### DOCUMENT SEGMENT ###

Bernstein Bound

Welcome to Bernstein Bound! We are often asked for creative programming ideas centered around the music composed by Leonard Bernstein. With that in mind the Leonard Bernstein Office, Inc. and Boosey & Hawkes, Ltd. have developed programming guides for use by orchestras, theatrical companies, festivals and universities and chamber ensembles that make up the ongoing Bernstein Bound series. We hope that these guides will help administrators, performers and conductors alike in making up interesting programs that celebrate the music of Leonard Bernstein.

Trouble in Tahiti
Mornin' sun kisses the windows, Kisses the walls of the little white house; Kisses the the doorknob, and pretty red roof of the little white house in Scarsdale.

###

EXERCISE A = Reproduce the entries below the Bernstein Bound page with every "bounding box" swapped for "enclosing rectangle", leaving everything else unchanged.
The entries that come next are unrelated to the Bernstein Bound page.

### DATA LINES ###

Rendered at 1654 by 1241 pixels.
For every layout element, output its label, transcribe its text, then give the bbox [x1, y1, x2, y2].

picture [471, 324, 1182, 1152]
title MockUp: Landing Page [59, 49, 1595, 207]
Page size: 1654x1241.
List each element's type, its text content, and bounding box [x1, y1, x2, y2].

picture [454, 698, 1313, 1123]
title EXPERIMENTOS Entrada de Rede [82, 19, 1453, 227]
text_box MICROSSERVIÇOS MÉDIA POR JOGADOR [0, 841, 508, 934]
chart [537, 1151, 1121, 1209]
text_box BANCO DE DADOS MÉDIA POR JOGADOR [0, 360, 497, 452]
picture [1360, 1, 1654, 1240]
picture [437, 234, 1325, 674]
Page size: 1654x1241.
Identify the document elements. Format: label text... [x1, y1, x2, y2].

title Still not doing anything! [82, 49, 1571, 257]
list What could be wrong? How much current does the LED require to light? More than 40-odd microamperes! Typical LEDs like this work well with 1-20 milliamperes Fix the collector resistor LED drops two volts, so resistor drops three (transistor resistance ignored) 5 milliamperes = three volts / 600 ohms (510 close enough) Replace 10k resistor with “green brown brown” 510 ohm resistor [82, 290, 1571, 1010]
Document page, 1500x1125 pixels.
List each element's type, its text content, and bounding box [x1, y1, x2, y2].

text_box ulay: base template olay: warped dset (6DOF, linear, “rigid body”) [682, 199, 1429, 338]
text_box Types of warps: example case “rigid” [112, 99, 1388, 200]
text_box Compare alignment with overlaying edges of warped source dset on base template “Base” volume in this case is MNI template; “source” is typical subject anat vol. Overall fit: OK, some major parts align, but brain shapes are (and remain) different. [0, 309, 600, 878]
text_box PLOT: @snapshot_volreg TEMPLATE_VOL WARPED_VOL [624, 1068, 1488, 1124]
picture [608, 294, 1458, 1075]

###

EXERCISE B =
Answer these questions about the Bernstein Bound page:
(i) Which two organizations developed the programming guides?
(ii) Where is the little white house in the "Trouble in Tahiti" lines?
(iii) What color is the roof of that house?

WRITTEN SOLUTION A =
Rendered at 1654 by 1241 pixels.
For every layout element, output its label, transcribe its text, then give the bbox [x1, y1, x2, y2].

picture [471, 324, 1182, 1152]
title MockUp: Landing Page [59, 49, 1595, 207]
Page size: 1654x1241.
List each element's type, its text content, and enclosing rectangle [x1, y1, x2, y2].

picture [454, 698, 1313, 1123]
title EXPERIMENTOS Entrada de Rede [82, 19, 1453, 227]
text_box MICROSSERVIÇOS MÉDIA POR JOGADOR [0, 841, 508, 934]
chart [537, 1151, 1121, 1209]
text_box BANCO DE DADOS MÉDIA POR JOGADOR [0, 360, 497, 452]
picture [1360, 1, 1654, 1240]
picture [437, 234, 1325, 674]
Page size: 1654x1241.
Identify the document elements. Format: label text... [x1, y1, x2, y2].

title Still not doing anything! [82, 49, 1571, 257]
list What could be wrong? How much current does the LED require to light? More than 40-odd microamperes! Typical LEDs like this work well with 1-20 milliamperes Fix the collector resistor LED drops two volts, so resistor drops three (transistor resistance ignored) 5 milliamperes = three volts / 600 ohms (510 close enough) Replace 10k resistor with “green brown brown” 510 ohm resistor [82, 290, 1571, 1010]
Document page, 1500x1125 pixels.
List each element's type, its text content, and enclosing rectangle [x1, y1, x2, y2].

text_box ulay: base template olay: warped dset (6DOF, linear, “rigid body”) [682, 199, 1429, 338]
text_box Types of warps: example case “rigid” [112, 99, 1388, 200]
text_box Compare alignment with overlaying edges of warped source dset on base template “Base” volume in this case is MNI template; “source” is typical subject anat vol. Overall fit: OK, some major parts align, but brain shapes are (and remain) different. [0, 309, 600, 878]
text_box PLOT: @snapshot_volreg TEMPLATE_VOL WARPED_VOL [624, 1068, 1488, 1124]
picture [608, 294, 1458, 1075]

WRITTEN SOLUTION B =
(i) The Leonard Bernstein Office, Inc. and Boosey & Hawkes, Ltd.
(ii) In Scarsdale.
(iii) Red.